Vanessa Soares Oliveira

09/03/2016 | 07:00


 Eles saíram de cena de forma trágica. Levaram junto a irreverência, a juventude e a alegria peculiar de encarar a vida. Os Mamonas Assassinas deixaram saudade. Agora, 20 anos depois da partida, Ruy Brissac, Adriano Tunes, Yudi Tamashiro, Elcio Bonazzi e Arthur Ienzura homenageiam Dinho, Julio, Bento, Samuel e Sergio, respectivamente, em O Musical Mamonas, que estreia no Teatro Fecomércio – Sala Raul Cortez – em São Paulo, na sexta, a partir das 21h30. Direção e elenco receberam jornalistas ontem para dar uma amostra do que o público irá assistir.

A semelhança física, principalmente de Brissac com Dinho, é impressionante. A desenvoltura no palco dos cinco garotos que representam os músicos também é de arrepiar. “Sou parecido com ele pelas brincadeiras”, declara Brissac. As coincidências não param por ai. Ienzura conta que também é baterista. “Além de tocar o mesmo instrumento, descobri que nascemos no mesmo dia, 30 de setembro”. Já Tamashiro relembra que começou a carreira artística ainda criança imitando Dinho. Com Bento, a quem ele dá vida, descobriu coisas em comum. “Minha primeira guitarra era Yamaha e ganhei da minha mãe, como aconteceu com ele”, acrescenta. Para Bonazzi, as semelhanças vão além do óbvio. “Samuel era legal. Não sou como ele, mas o convívio com alguns familiares me fez ver que tenho um pouco da sua personalidade”, conta. E Tunes acrescenta: “O musical é um divisor de águas na minha carreira, assim como aconteceu com eles quando deixaram a banda Utopia para ser Os Mamonas Assassinas”.

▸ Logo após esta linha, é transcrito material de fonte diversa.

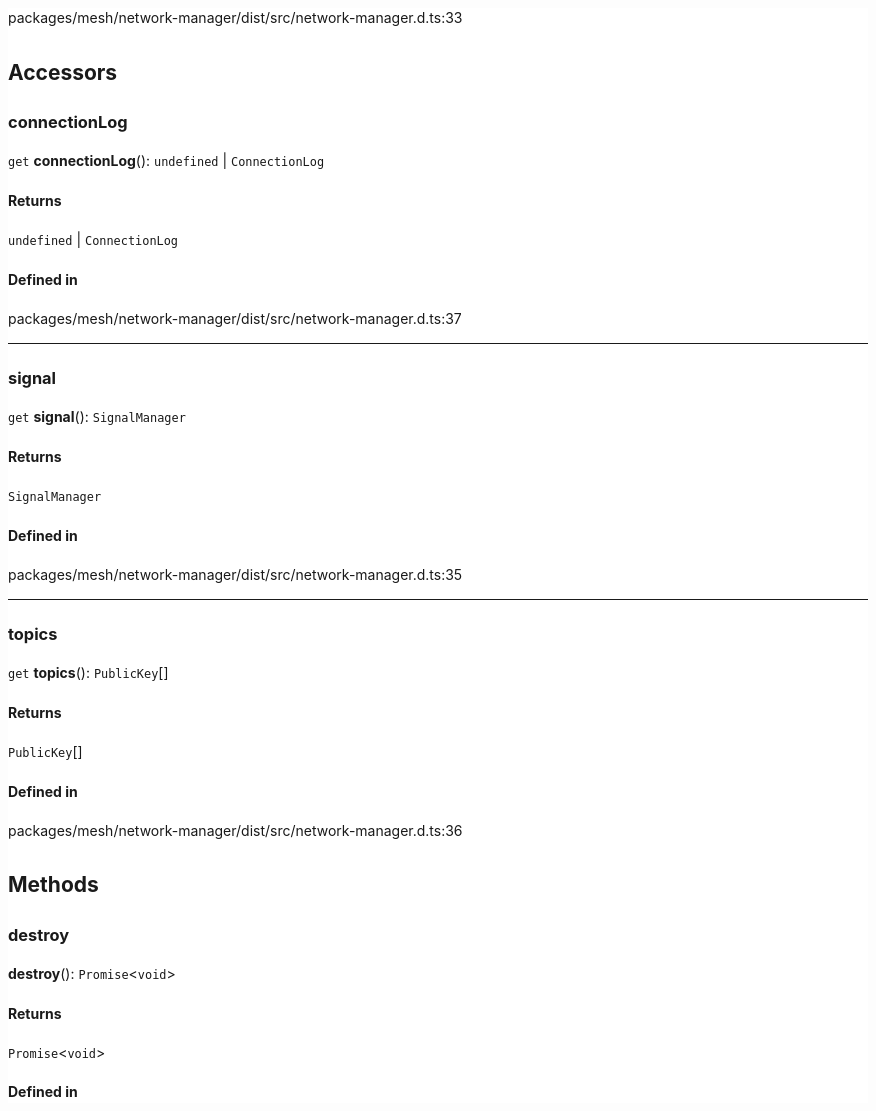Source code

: packages/mesh/network-manager/dist/src/network-manager.d.ts:33

## Accessors

### connectionLog

`get` **connectionLog**(): `undefined` \| `ConnectionLog`

#### Returns

`undefined` \| `ConnectionLog`

#### Defined in

packages/mesh/network-manager/dist/src/network-manager.d.ts:37

___

### signal

`get` **signal**(): `SignalManager`

#### Returns

`SignalManager`

#### Defined in

packages/mesh/network-manager/dist/src/network-manager.d.ts:35

___

### topics

`get` **topics**(): `PublicKey`[]

#### Returns

`PublicKey`[]

#### Defined in

packages/mesh/network-manager/dist/src/network-manager.d.ts:36

## Methods

### destroy

**destroy**(): `Promise`<`void`\>

#### Returns

`Promise`<`void`\>

#### Defined in
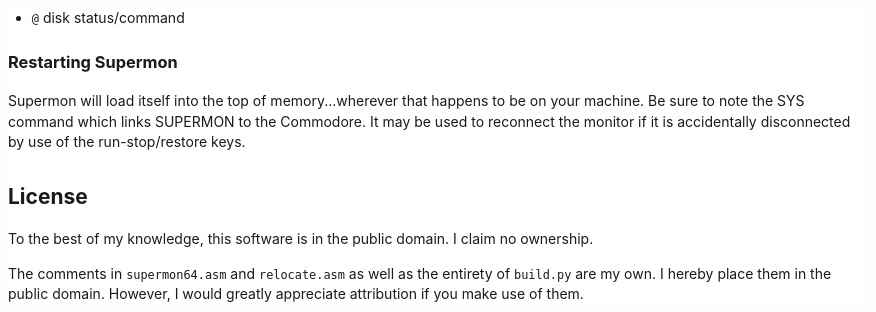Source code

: - `@`  disk status/command

### Restarting Supermon

Supermon will load itself into the top of memory...wherever that happens to
be on your machine. Be sure to note the SYS command which links SUPERMON
to the Commodore. It may be used to reconnect the monitor if it is
accidentally disconnected by use of the run-stop/restore keys.

## License

To the best of my knowledge, this software is in the public domain.  I claim no ownership.

The comments in `supermon64.asm` and `relocate.asm` as well as the entirety of `build.py` are my own.
I hereby place them in the public domain. However, I would greatly appreciate attribution if you make use of them.
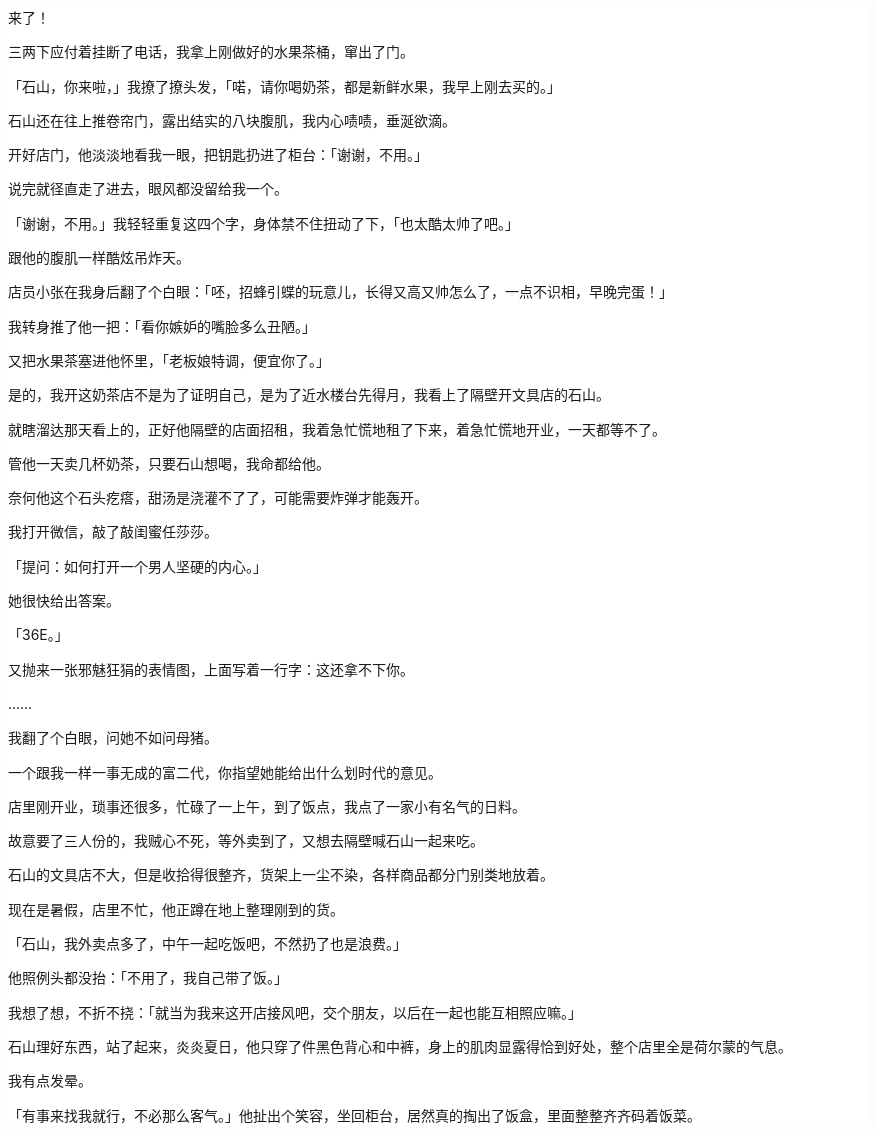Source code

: 来了！

三两下应付着挂断了电话，我拿上刚做好的水果茶桶，窜出了门。

「石山，你来啦，」我撩了撩头发，「喏，请你喝奶茶，都是新鲜水果，我早上刚去买的。」

石山还在往上推卷帘门，露出结实的八块腹肌，我内心啧啧，垂涎欲滴。

开好店门，他淡淡地看我一眼，把钥匙扔进了柜台：「谢谢，不用。」

说完就径直走了进去，眼风都没留给我一个。

「谢谢，不用。」我轻轻重复这四个字，身体禁不住扭动了下，「也太酷太帅了吧。」

跟他的腹肌一样酷炫吊炸天。

店员小张在我身后翻了个白眼：「呸，招蜂引蝶的玩意儿，长得又高又帅怎么了，一点不识相，早晚完蛋！」

我转身推了他一把：「看你嫉妒的嘴脸多么丑陋。」

又把水果茶塞进他怀里，「老板娘特调，便宜你了。」

是的，我开这奶茶店不是为了证明自己，是为了近水楼台先得月，我看上了隔壁开文具店的石山。

就瞎溜达那天看上的，正好他隔壁的店面招租，我着急忙慌地租了下来，着急忙慌地开业，一天都等不了。

管他一天卖几杯奶茶，只要石山想喝，我命都给他。

奈何他这个石头疙瘩，甜汤是浇灌不了了，可能需要炸弹才能轰开。

我打开微信，敲了敲闺蜜任莎莎。

「提问：如何打开一个男人坚硬的内心。」

她很快给出答案。

「36E。」

又抛来一张邪魅狂狷的表情图，上面写着一行字：这还拿不下你。

……

我翻了个白眼，问她不如问母猪。

一个跟我一样一事无成的富二代，你指望她能给出什么划时代的意见。

店里刚开业，琐事还很多，忙碌了一上午，到了饭点，我点了一家小有名气的日料。

故意要了三人份的，我贼心不死，等外卖到了，又想去隔壁喊石山一起来吃。

石山的文具店不大，但是收拾得很整齐，货架上一尘不染，各样商品都分门别类地放着。

现在是暑假，店里不忙，他正蹲在地上整理刚到的货。

「石山，我外卖点多了，中午一起吃饭吧，不然扔了也是浪费。」

他照例头都没抬：「不用了，我自己带了饭。」

我想了想，不折不挠：「就当为我来这开店接风吧，交个朋友，以后在一起也能互相照应嘛。」

石山理好东西，站了起来，炎炎夏日，他只穿了件黑色背心和中裤，身上的肌肉显露得恰到好处，整个店里全是荷尔蒙的气息。

我有点发晕。

「有事来找我就行，不必那么客气。」他扯出个笑容，坐回柜台，居然真的掏出了饭盒，里面整整齐齐码着饭菜。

A direção do espetáculo é de José Possi Neto. “Não é um musical de banda cover nem um show saudosista”, afirma. O texto é de Walter Daguerre – mesmo autor de Jim, musical sobre Jim Morrison – e mostra a trajetória dos músicos desde antes da fama, como se eles próprios contassem a história. A direção musical ficou a cargo de Miguel Briamonte e as coreografias são de Vanessa Guillen.

Familiares dos Mamonas Assassinas participaram do processo de criação do espetáculo. “Há três dias um irmão do Bento assistiu ao ensaio. Durante a apresentação não esboçou nenhuma reação, mas quando acabou ele disse: ‘Nunca imaginei que pudesse voltar a rir com essa história e dessas piadas’”, conta Neto.
O Musical Mamonas fica em cartaz até 29 de maio.

O Musical Mamonas – Musical – Teatro Fecomércio – Sala Raul Cortez - R. Dr. Plínio Barreto, 285. Tel.: 3254-1700. De 11 de março a 29 de maio. Ing.: R$ 60 e R$ 120. www.compreingressos.com.